All times without a time zone are in Japan Standard Time (JST), UTC+9
(Japan Standard Time)
|Start time in your time zone
|9:30-10:20||ISCS Plenary Talk: Learning and Forecasts in Autonomous Systems by Prof. Francesco Borrelli|
|10:40-12:40||1A1: Optimal Control|
|13:40-15:00||1A2: Model Predictive Control|
|9:30-10:10||Pioneer Award Commemorative Lecture: Congruences and Quotients: Understanding Structural Reduction and Decomposition by Prof. Kai Cai|
|10:30-12:30||2A1: Intelligent Control|
|13:30-15:30||2A2: Nonlinear Systems|
The complexity of modern autonomous systems has grown exponentially in the past decade. Today's control engineers need to deliver high performance autonomy which is safe despite environment uncertainty, is able to effectively interact with humans, and improves system performance by using data processed on local and remote computing platforms.
Employing predictions of system dynamics, human behavior and environment components can facilitate such task. In addition, historical and real-time data can be used to bound forecasts uncertainty, learn model parameters and allow the system to adapt to new tasks.
Our research over the past decade has focused on control design for autonomous systems which systematically incorporate predictions and learning. In this talk I will first provide an overview of the theory and tools that we have developed for the designing of learning predictive controllers. Then, I will focus on recent results that use data to efficiently formulate stochastic control problems which autonomously improve performance in iterative tasks. Throughout the talk I will show the benefits of the proposed techniques by presenting real-world implementations in the area of connected and automated cars, collaborative robotics and large scale solar power plants.
More info on: www.mpc.berkeley.edu
Francesco Borrelli received the `Laurea' degree in computer science engineering in 1998 from the University of Naples `Federico II', Italy. In 2002 he received the PhD from the Automatic Control Laboratory at ETH-Zurich, Switzerland. He is currently a Professor at the Department of Mechanical Engineering of the University of California at Berkeley, USA. He is the author of more than one hundred fifty publications in the field of predictive control. He is author of the book Predictive Control published by Cambridge University Press, the winner of the 2009 NSF CAREER Award and the winner of the 2012 IEEE Control System Technology Award. In 2016 he was elected IEEE fellow. In 2017 he was awarded the Industrial Achievement Award by the International Federation of Automatic Control (IFAC) Council.

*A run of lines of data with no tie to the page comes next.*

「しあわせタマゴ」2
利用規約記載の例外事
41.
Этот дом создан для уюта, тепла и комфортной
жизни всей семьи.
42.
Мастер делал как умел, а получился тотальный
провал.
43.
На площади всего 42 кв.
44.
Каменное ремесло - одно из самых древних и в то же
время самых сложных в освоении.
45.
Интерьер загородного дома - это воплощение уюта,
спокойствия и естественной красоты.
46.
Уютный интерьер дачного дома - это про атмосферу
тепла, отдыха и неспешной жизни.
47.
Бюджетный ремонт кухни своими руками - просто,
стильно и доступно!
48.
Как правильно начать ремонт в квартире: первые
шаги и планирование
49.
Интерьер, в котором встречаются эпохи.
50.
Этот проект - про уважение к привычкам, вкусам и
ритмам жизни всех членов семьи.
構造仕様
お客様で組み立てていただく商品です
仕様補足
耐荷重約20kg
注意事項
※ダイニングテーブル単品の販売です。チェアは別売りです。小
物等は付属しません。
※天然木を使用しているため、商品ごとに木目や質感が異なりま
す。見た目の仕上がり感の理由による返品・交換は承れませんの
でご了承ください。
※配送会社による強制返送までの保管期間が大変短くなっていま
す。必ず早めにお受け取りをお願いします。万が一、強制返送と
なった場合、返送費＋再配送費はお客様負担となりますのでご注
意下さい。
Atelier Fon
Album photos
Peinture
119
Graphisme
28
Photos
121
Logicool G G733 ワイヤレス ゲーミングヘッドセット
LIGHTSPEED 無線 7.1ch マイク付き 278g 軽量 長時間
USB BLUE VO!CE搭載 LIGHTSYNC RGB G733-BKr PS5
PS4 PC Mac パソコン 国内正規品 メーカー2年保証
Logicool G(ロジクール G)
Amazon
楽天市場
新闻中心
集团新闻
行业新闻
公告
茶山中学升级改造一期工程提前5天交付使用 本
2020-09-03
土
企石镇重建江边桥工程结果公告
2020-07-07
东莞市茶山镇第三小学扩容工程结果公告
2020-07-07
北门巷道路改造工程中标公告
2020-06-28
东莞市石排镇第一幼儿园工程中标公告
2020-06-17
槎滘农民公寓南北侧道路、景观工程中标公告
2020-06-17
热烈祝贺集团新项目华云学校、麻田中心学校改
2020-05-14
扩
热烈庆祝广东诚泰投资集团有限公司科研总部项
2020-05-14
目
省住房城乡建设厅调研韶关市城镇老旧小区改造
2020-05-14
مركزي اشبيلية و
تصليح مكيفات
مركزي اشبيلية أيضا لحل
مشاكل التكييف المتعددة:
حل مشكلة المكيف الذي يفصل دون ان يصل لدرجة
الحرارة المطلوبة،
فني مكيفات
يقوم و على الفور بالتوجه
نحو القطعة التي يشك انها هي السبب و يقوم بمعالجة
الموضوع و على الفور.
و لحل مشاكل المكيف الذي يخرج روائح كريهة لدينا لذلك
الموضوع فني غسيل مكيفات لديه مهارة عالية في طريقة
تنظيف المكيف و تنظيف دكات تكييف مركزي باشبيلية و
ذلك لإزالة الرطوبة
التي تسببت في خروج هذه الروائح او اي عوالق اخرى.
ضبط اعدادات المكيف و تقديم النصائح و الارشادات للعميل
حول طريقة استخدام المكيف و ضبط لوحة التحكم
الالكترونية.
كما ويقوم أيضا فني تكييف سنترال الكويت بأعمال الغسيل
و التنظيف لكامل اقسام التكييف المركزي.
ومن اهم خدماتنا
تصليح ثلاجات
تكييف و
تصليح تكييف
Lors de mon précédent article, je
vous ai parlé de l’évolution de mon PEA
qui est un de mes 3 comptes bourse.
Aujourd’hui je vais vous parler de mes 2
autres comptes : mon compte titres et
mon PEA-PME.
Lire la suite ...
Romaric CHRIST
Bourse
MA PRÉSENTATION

Since 2004 he has served as a consultant for major international corporations. He was the founder and CTO of BrightBox Technologies Inc, a company focused on cloud-computing optimization for autonomous systems. He is the co-director of the Hyundai Center of Excellence in Integrated Vehicle Safety Systems and Control at UC Berkeley. His research interest are in the area of model predictive control and its application to automated driving and energy systems.

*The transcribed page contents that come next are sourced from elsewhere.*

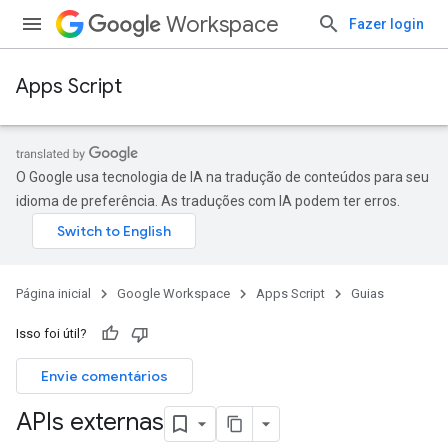
Workspace
Fazer login
Apps Script
O Google usa tecnologia de IA na tradução de conteúdos para seu
idioma de preferência. As traduções com IA podem ter erros.
Página inicial
Google Workspace
Apps Script
Guias
Isso foi útil?
Envie comentários
APIs externas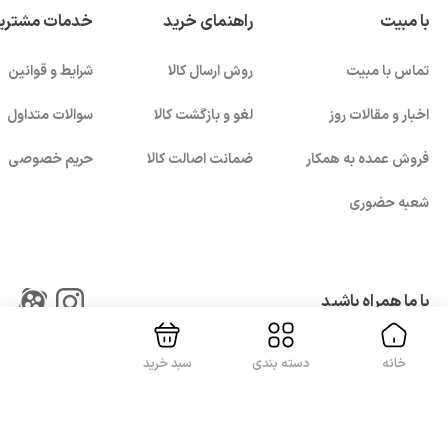
با مبیت
راهنمای خرید
خدمات مشتری
شما از شبکه‌های
4G
و
4.5G
موضوعی حائز اهمیت است و بر
صفحه‌نمایش، کارت حافظه و پشتیبانی از آنتن از دیگر نکاتی
سرعت دانلودتان تاثیر می‌گذارد.
هستند هنگام خرید مودم همراه باید در نظر داشته باشید.
تماس با مبیت
روش ارسال کالا
شرایط و قوانین
فروشگاه اینترنتی مبیت
، فروشگاهی معتبر در زمینه ارائه و
اخبار و مقالات روز
لغو و بازگشت کالا
سوالات متداول
فروش کالای دیجیتال است. این فروشگاه با دادن اطلاعات
فروش عمده به همکار
ضمانت اصالت کالا
حریم خصوصی
تخصصی در مورد کالای موردنظرتان و خدماتی که در اختیارتان
شعبه حضوری
قرار می‌دهد، لذت خرید امن و مطمئن را برای شما دوچندان
بستن!
می‌کند.
با ما همراه باشید
خانه
دسته بندی
سبد خرید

An effective approach to understanding large complex dynamic systems is to reduce their sizes, or decompose their monolithic structures into simpler components. In this talk, we introduce an algebraic framework for property-preserving structural reduction and decomposition based on congruences, i.e. binary relations that respect system dynamics. Given a dynamic system with a property of interest, we construct a congruence for the property and show that the corresponding quotient structures yield reduced or decomposed structures which preserve that property. We illustrate the generality of this framework with two existing methods as examples: bisimulation based reduction in hybrid control and supervisor localization in discrete-event systems. Finally we introduce an application of this framework in multi-robot systems.

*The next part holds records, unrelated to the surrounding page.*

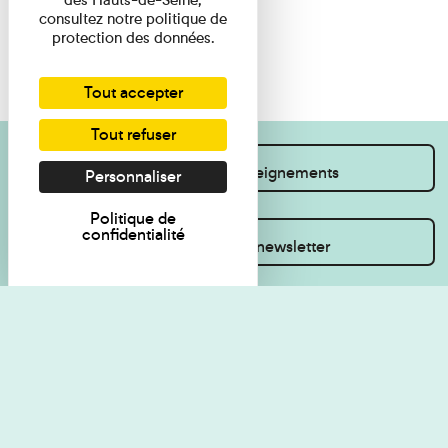
consultez notre politique de
protection des données.
Tout accepter
Tout refuser
Je souhaite des renseignements
Personnaliser
Politique de
confidentialité
Inscrivez-vous à la newsletter
Règlement de visite
Politique de
confidentialité
Contact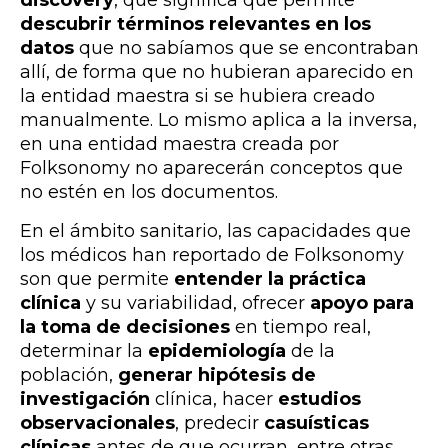
discovery
, que significa que permite
descubrir términos relevantes en los
datos
que no sabíamos que se encontraban
allí, de forma que no hubieran aparecido en
la entidad maestra si se hubiera creado
manualmente. Lo mismo aplica a la inversa,
en una entidad maestra creada por
Folksonomy no aparecerán conceptos que
no estén en los documentos.
En el ámbito sanitario, las capacidades que
los médicos han reportado de Folksonomy
son que permite
entender la práctica
clínica
y su variabilidad, ofrecer
apoyo para
la toma de decisiones
en tiempo real,
determinar la
epidemiología
de la
población,
generar hipótesis de
investigación
clínica, hacer
estudios
observacionales
, predecir
casuísticas
clínicas
antes de que ocurran, entre otras.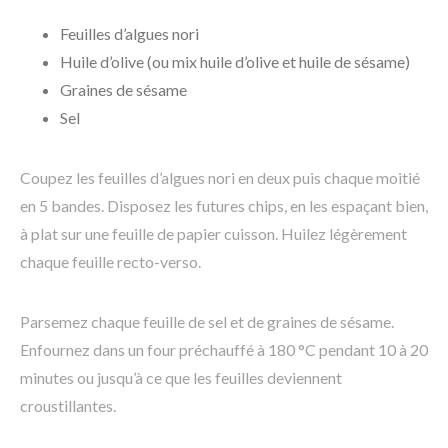
Feuilles d’algues nori
Huile d’olive (ou mix huile d’olive et huile de sésame)
Graines de sésame
Sel
Coupez les feuilles d’algues nori en deux puis chaque moitié
en 5 bandes. Disposez les futures chips, en les espaçant bien,
à plat sur une feuille de papier cuisson. Huilez légèrement
chaque feuille recto-verso.
Parsemez chaque feuille de sel et de graines de sésame.
Enfournez dans un four préchauffé à 180 °C pendant 10 à 20
minutes ou jusqu’à ce que les feuilles deviennent
croustillantes.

Kai Cai received the B.Eng. degree in Electrical Engineering from Zhejiang University, Hangzhou, China, in 2006; the M.A.Sc. degree in Electrical and Computer Engineering from the University of Toronto, Toronto, ON, Canada, in 2008; and the Ph.D. degree in Systems Science from the Tokyo Institute of Technology, Tokyo, Japan, in 2011. He is currently a Professor at Osaka City University. Previously, he was an Associate Professor at Osaka City University (2014--2020), an Assistant Professor at the University of Tokyo (2013--2014), and a Postdoctoral Fellow at the University of Toronto (2011--2013). Dr. Cai's research interests include discrete-event systems, cyber-physical systems, and networked multi-agent systems. He is the co-author (with W.M. Wonham) of Supervisory Control of Discrete-Event Systems (Springer 2019) and Supervisor Localization (Springer 2016). He is serving as the Chair for the IEEE CSS Technical Committee on Discrete Event Systems and an Associate Editor for the IEEE Transactions on Automatic Control. He was the recipient of the Pioneer Award of SICE in 2021, the Best Paper Award of SICE in 2013, the Best Student Paper Award of the IEEE Multi-Conference on Systems and Control, and the Young Author’s Award of SICE in 2010.